__WHAT IS NEEDED__
Going through the data below, copy out each line where the word "have" shows up.

- Opening Delimiter -

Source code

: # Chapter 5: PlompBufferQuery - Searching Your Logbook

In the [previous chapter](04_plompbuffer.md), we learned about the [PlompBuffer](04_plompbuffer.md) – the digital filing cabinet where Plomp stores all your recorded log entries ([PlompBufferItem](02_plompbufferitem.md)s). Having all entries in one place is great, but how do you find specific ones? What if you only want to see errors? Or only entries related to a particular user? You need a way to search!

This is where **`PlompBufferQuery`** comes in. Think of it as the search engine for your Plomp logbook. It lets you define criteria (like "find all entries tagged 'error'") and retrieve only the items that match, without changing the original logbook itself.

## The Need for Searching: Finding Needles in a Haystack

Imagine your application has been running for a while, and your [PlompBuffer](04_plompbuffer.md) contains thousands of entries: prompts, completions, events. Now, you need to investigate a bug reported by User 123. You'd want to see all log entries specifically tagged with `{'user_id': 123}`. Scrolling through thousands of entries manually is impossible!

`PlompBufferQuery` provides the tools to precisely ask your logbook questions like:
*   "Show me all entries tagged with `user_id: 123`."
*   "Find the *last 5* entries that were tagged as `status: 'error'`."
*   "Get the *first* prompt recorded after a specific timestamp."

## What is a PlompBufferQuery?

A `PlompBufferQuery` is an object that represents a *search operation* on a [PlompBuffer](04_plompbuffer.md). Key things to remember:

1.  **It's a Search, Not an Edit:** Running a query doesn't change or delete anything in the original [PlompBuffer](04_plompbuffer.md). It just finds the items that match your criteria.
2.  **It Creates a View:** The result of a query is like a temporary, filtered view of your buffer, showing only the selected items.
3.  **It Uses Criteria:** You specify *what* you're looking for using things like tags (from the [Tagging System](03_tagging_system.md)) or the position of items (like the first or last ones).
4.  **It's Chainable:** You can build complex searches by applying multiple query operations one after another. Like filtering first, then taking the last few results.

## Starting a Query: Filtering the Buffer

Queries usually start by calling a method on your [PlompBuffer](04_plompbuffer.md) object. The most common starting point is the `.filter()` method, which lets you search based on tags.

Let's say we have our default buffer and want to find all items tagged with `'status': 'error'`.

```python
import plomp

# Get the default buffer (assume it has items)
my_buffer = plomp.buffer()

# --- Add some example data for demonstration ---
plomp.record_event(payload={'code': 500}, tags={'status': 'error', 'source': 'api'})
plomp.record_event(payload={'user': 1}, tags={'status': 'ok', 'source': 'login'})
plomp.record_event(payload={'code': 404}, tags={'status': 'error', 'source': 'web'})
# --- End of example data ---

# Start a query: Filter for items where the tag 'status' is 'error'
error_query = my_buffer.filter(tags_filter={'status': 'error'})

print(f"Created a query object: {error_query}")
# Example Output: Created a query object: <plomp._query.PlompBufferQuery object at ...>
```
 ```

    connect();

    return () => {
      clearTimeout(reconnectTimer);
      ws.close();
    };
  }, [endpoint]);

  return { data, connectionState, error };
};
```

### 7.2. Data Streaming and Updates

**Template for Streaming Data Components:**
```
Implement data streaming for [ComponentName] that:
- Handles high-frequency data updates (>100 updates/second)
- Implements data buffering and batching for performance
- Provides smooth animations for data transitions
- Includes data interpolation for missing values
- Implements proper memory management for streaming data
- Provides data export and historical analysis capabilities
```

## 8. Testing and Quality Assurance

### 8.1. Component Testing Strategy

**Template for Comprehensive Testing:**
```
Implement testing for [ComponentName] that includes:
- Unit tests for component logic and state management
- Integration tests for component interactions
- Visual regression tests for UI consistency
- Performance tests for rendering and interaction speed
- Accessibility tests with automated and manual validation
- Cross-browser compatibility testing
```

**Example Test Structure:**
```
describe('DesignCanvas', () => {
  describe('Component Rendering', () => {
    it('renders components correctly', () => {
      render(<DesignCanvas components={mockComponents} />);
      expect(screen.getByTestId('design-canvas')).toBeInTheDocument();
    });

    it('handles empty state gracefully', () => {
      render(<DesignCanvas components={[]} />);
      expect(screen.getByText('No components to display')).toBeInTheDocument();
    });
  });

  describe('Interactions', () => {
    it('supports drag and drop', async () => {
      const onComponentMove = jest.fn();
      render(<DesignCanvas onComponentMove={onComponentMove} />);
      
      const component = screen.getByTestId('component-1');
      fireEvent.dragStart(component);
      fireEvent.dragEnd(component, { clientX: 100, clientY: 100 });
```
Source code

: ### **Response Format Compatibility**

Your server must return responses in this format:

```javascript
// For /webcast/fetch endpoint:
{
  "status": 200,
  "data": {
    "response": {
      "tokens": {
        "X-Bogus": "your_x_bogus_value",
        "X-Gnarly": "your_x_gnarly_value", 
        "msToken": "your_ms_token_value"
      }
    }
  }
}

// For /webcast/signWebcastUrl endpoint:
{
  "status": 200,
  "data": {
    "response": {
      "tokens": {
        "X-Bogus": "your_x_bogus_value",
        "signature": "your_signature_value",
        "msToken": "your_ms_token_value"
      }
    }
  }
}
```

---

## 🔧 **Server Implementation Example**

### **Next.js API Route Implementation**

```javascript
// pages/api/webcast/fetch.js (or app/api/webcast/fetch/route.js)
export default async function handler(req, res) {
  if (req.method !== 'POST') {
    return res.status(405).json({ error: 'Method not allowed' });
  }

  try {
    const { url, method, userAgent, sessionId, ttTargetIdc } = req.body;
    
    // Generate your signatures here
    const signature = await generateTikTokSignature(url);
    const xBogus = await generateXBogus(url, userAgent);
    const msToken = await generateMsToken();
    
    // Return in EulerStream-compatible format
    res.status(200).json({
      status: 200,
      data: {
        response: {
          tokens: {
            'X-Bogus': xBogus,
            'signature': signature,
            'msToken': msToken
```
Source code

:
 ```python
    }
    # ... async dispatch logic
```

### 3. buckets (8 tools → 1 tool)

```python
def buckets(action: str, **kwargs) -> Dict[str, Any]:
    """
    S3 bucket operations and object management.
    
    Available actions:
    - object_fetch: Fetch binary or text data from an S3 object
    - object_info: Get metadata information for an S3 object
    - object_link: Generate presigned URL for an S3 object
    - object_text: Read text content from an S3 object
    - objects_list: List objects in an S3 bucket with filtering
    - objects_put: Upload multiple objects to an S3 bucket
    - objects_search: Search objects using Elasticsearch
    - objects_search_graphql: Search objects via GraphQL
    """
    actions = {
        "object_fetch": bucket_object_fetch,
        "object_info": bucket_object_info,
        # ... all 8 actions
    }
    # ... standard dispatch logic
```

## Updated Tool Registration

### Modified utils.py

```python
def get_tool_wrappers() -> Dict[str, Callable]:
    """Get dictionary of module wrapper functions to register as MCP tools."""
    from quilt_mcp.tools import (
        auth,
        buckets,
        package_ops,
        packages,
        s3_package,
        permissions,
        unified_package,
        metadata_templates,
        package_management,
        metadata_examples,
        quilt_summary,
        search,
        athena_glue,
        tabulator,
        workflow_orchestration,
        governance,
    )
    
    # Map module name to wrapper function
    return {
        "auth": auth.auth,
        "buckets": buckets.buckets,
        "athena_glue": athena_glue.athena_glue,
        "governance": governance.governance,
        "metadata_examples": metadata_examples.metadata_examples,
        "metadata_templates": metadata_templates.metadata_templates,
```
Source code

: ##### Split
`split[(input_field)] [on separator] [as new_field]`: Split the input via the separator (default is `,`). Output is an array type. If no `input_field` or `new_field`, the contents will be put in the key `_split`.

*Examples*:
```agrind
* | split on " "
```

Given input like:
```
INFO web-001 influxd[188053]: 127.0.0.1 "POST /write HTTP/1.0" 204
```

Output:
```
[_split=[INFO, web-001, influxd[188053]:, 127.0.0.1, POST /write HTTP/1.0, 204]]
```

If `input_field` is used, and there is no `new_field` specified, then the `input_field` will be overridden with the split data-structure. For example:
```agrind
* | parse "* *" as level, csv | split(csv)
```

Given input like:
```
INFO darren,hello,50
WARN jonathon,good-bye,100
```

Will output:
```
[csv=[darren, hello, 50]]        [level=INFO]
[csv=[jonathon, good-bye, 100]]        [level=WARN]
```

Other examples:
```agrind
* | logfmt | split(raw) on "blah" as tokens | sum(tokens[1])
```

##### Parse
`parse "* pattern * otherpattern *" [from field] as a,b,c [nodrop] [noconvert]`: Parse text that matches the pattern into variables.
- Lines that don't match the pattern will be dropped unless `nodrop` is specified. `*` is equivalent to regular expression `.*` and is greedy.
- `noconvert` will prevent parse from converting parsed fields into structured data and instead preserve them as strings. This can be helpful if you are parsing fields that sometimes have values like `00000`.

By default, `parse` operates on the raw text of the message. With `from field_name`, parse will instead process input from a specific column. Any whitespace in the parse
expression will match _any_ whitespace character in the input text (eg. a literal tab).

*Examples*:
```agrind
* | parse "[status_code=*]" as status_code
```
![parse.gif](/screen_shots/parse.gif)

- Closing Delimiter -

__ANSWER SPACE__
Let's say we have our default buffer and want to find all items tagged with `'status': 'error'`.
- `noconvert` will prevent parse from converting parsed fields into structured data and instead preserve them as strings. This can be helpful if you are parsing fields that sometimes have values like `00000`.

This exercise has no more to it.